# What the task asks:
No pictures in the copy. Write out the listing below exactly.

(Supplied data Opens)

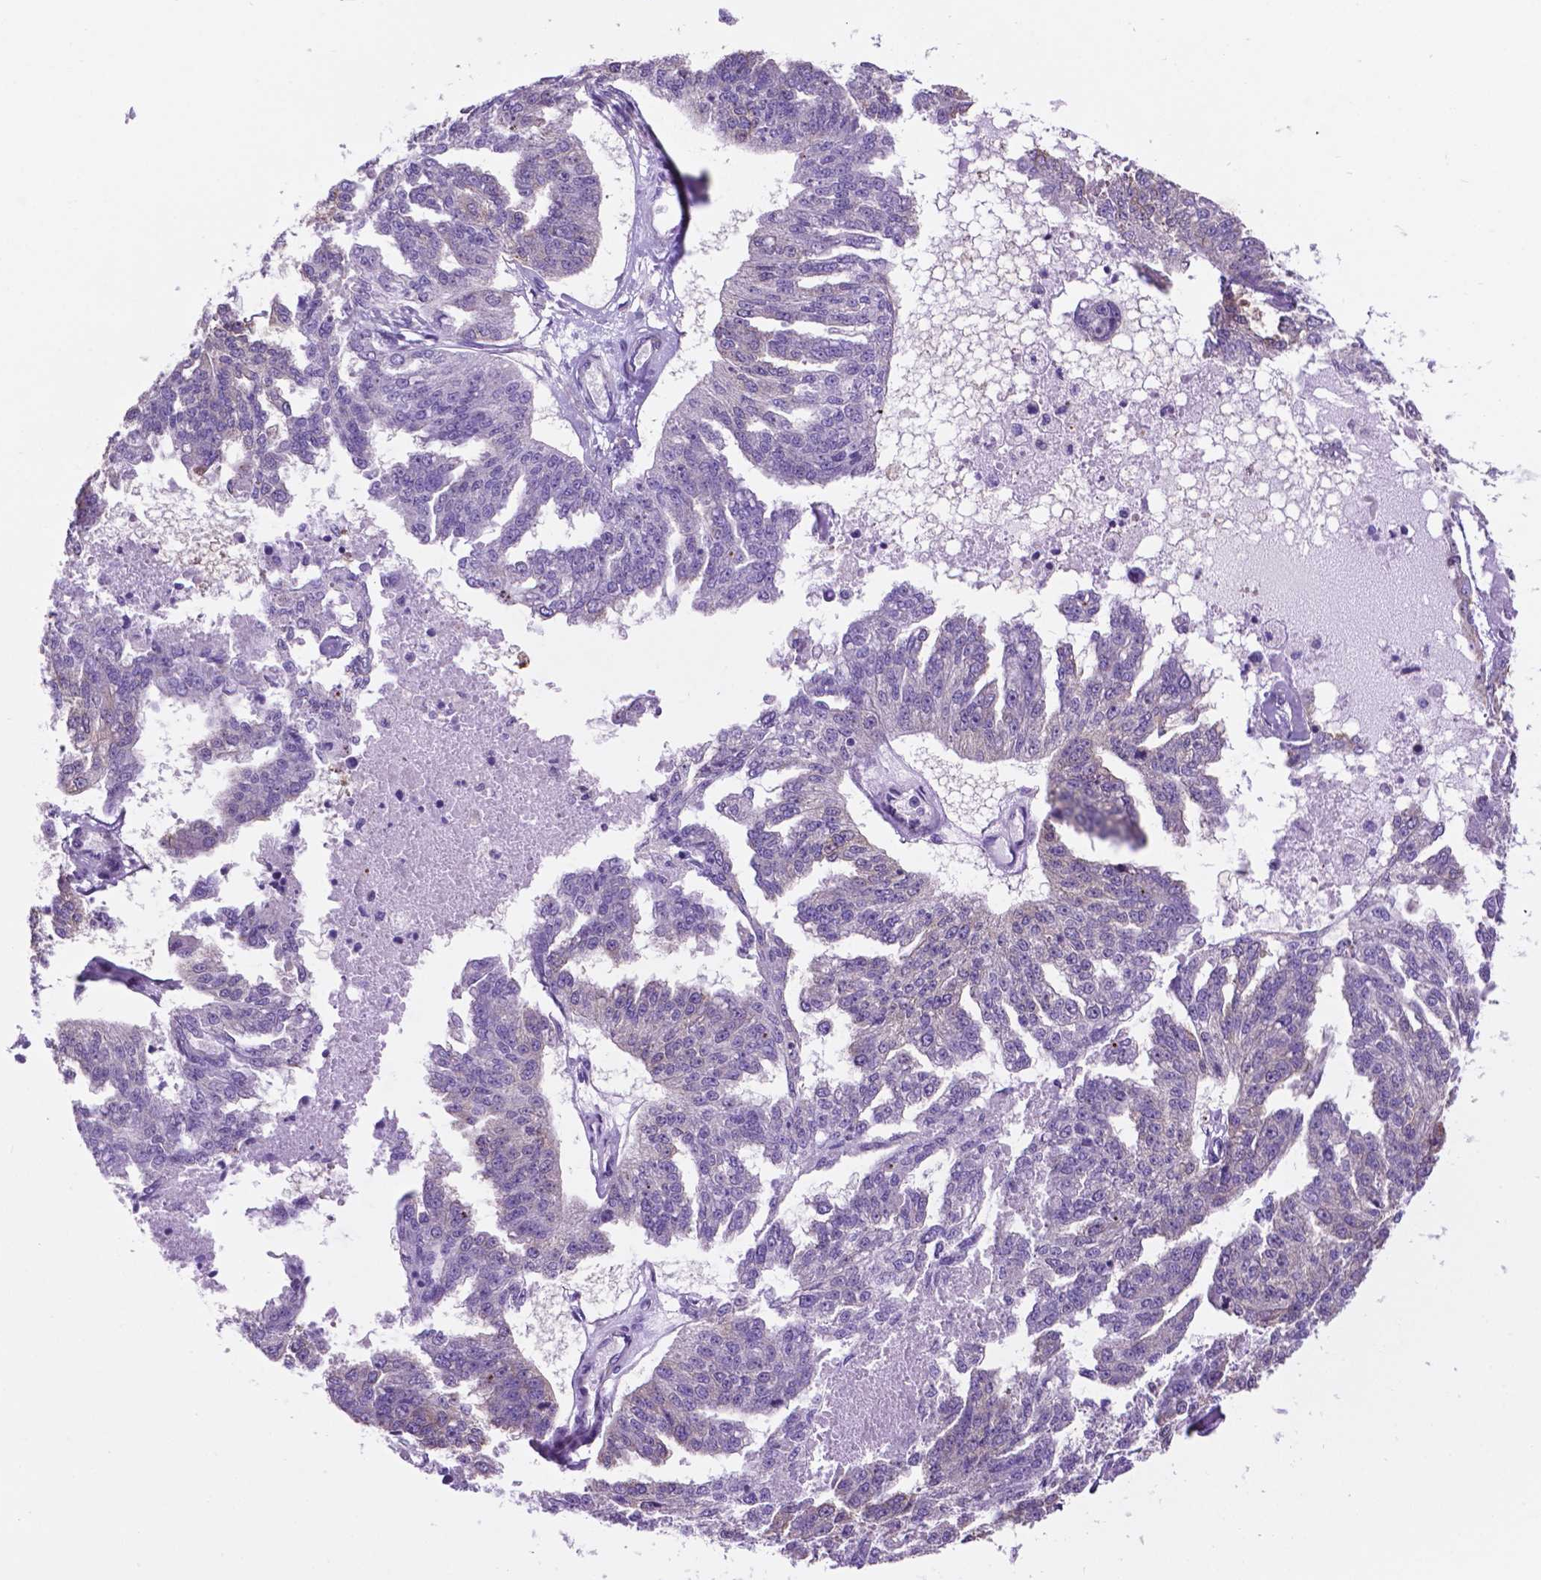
{"staining": {"intensity": "negative", "quantity": "none", "location": "none"}, "tissue": "ovarian cancer", "cell_type": "Tumor cells", "image_type": "cancer", "snomed": [{"axis": "morphology", "description": "Cystadenocarcinoma, serous, NOS"}, {"axis": "topography", "description": "Ovary"}], "caption": "Tumor cells show no significant expression in ovarian serous cystadenocarcinoma. Nuclei are stained in blue.", "gene": "SPDYA", "patient": {"sex": "female", "age": 58}}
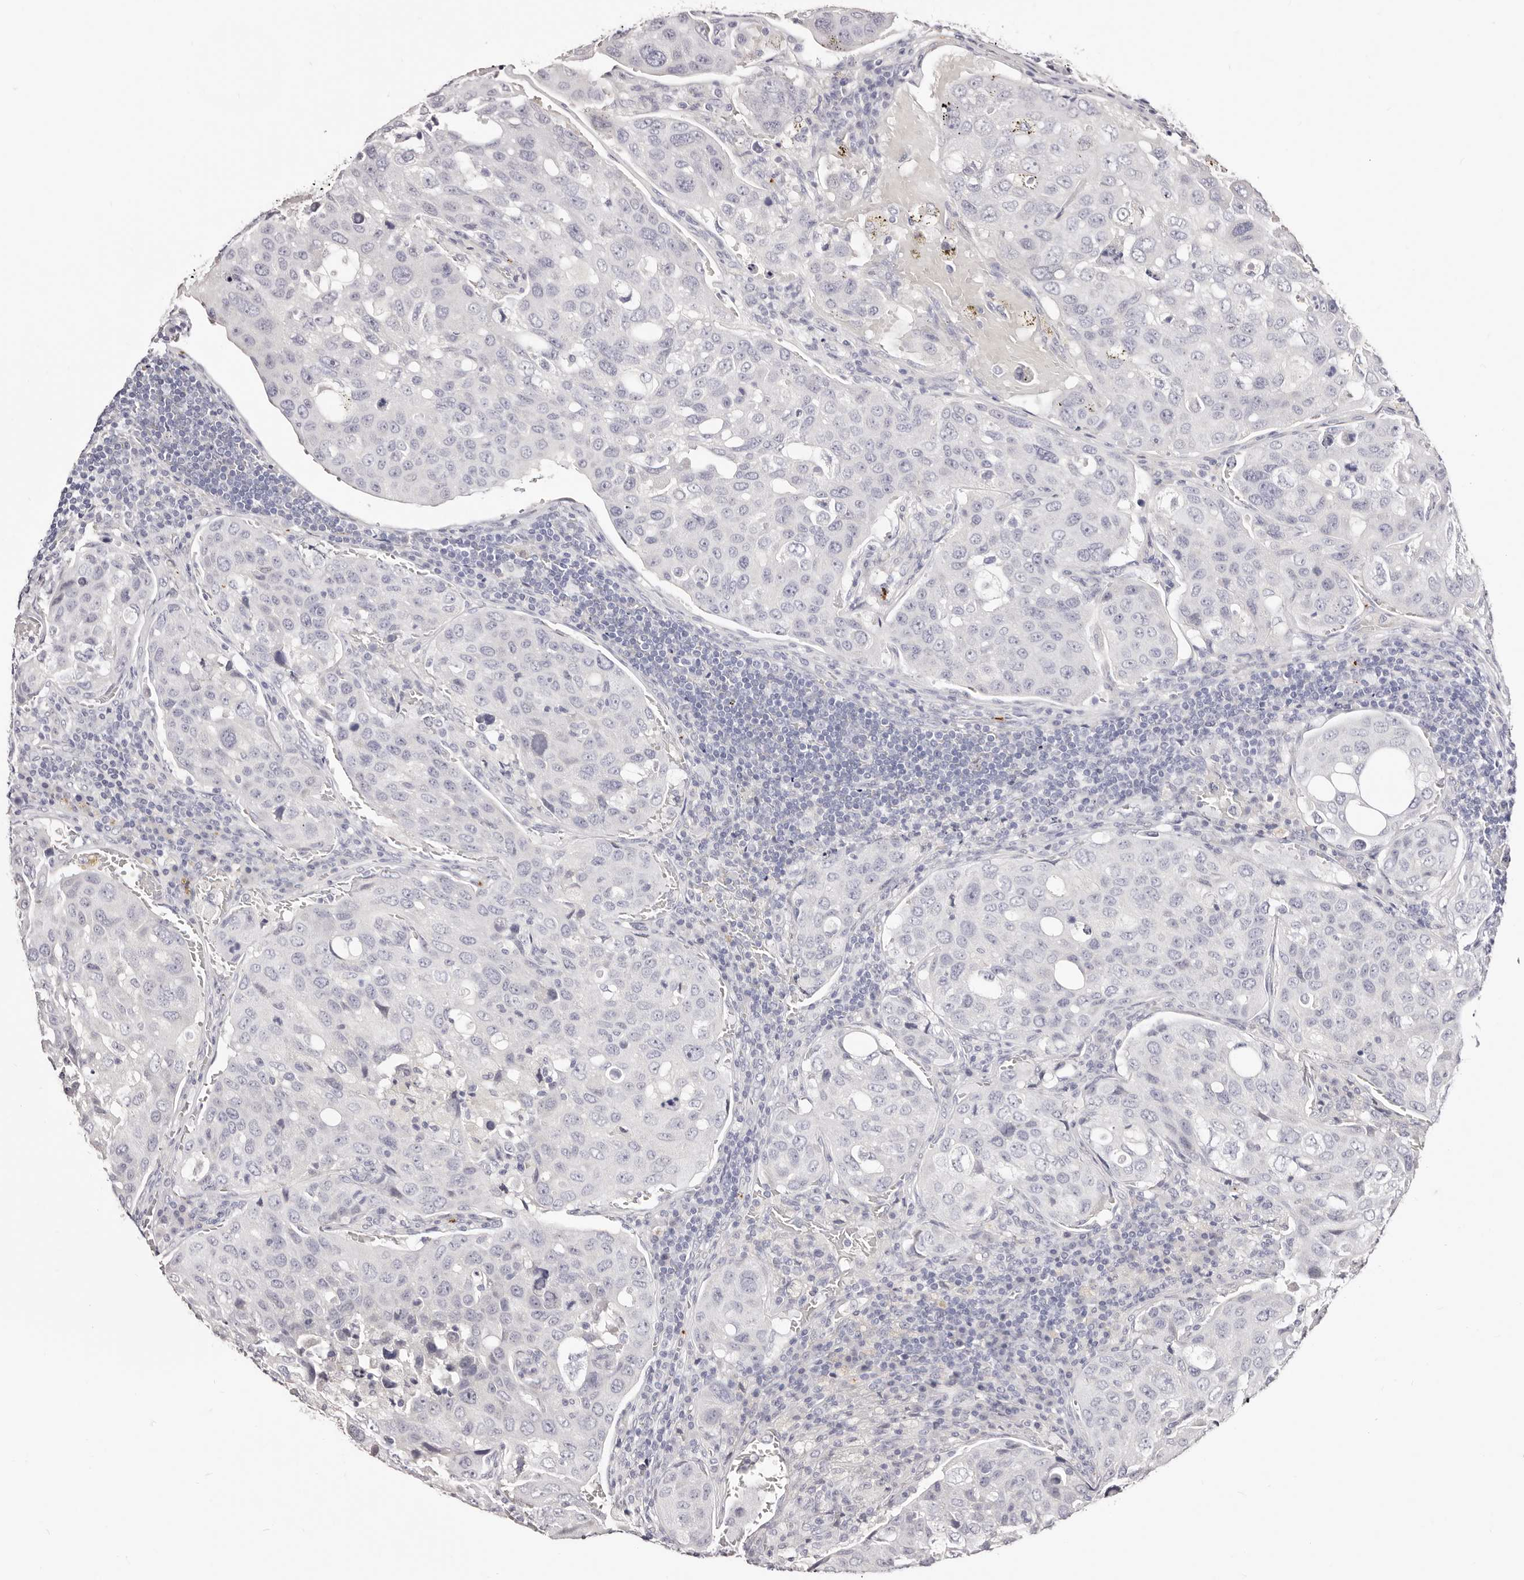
{"staining": {"intensity": "negative", "quantity": "none", "location": "none"}, "tissue": "urothelial cancer", "cell_type": "Tumor cells", "image_type": "cancer", "snomed": [{"axis": "morphology", "description": "Urothelial carcinoma, High grade"}, {"axis": "topography", "description": "Lymph node"}, {"axis": "topography", "description": "Urinary bladder"}], "caption": "An image of human urothelial cancer is negative for staining in tumor cells.", "gene": "PF4", "patient": {"sex": "male", "age": 51}}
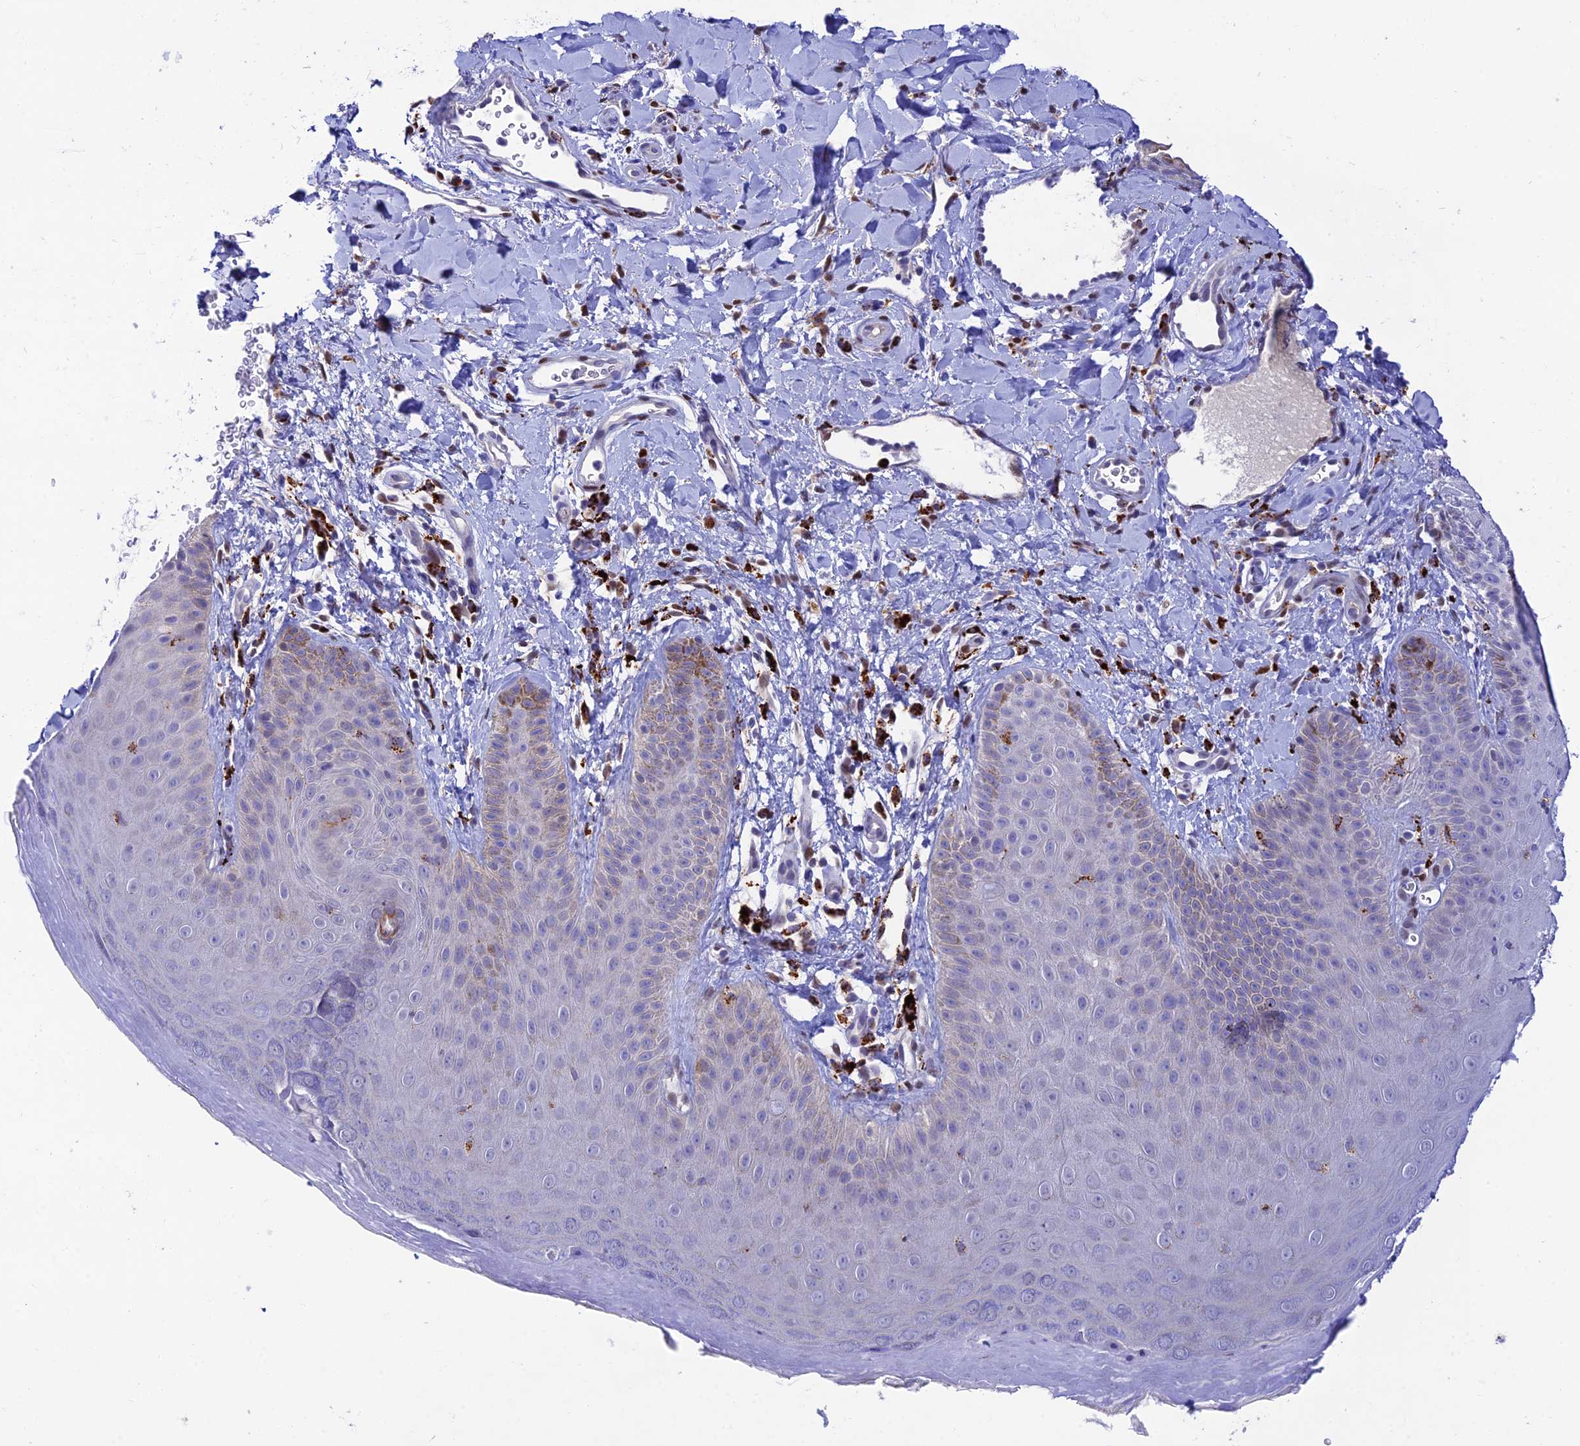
{"staining": {"intensity": "negative", "quantity": "none", "location": "none"}, "tissue": "skin", "cell_type": "Epidermal cells", "image_type": "normal", "snomed": [{"axis": "morphology", "description": "Normal tissue, NOS"}, {"axis": "morphology", "description": "Neoplasm, malignant, NOS"}, {"axis": "topography", "description": "Anal"}], "caption": "The photomicrograph reveals no significant positivity in epidermal cells of skin.", "gene": "HIC1", "patient": {"sex": "male", "age": 47}}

(Supplied data Closes)

# Response box:
{"staining": {"intensity": "negative", "quantity": "none", "location": "none"}, "tissue": "ovarian cancer", "cell_type": "Tumor cells", "image_type": "cancer", "snomed": [{"axis": "morphology", "description": "Cystadenocarcinoma, serous, NOS"}, {"axis": "topography", "description": "Ovary"}], "caption": "Tumor cells show no significant expression in ovarian serous cystadenocarcinoma. Nuclei are stained in blue.", "gene": "SPDYA", "patient": {"sex": "female", "age": 58}}
{"staining": {"intensity": "negative", "quantity": "none", "location": "none"}, "tissue": "urothelial cancer", "cell_type": "Tumor cells", "image_type": "cancer", "snomed": [{"axis": "morphology", "description": "Urothelial carcinoma, High grade"}, {"axis": "topography", "description": "Lymph node"}, {"axis": "topography", "description": "Urinary bladder"}], "caption": "An image of human urothelial cancer is negative for staining in tumor cells.", "gene": "PF4", "patient": {"sex": "male", "age": 51}}
{"staining": {"intensity": "negative", "quantity": "none", "location": "none"}, "tissue": "skin", "cell_type": "Epidermal cells", "image_type": "normal", "snomed": [{"axis": "morphology", "description": "Normal tissue, NOS"}, {"axis": "morphology", "description": "Neoplasm, malignant, NOS"}, {"axis": "topography", "description": "Anal"}], "caption": "The photomicrograph reveals no significant positivity in epidermal cells of skin.", "gene": "HIC1", "patient": {"sex": "male", "age": 47}}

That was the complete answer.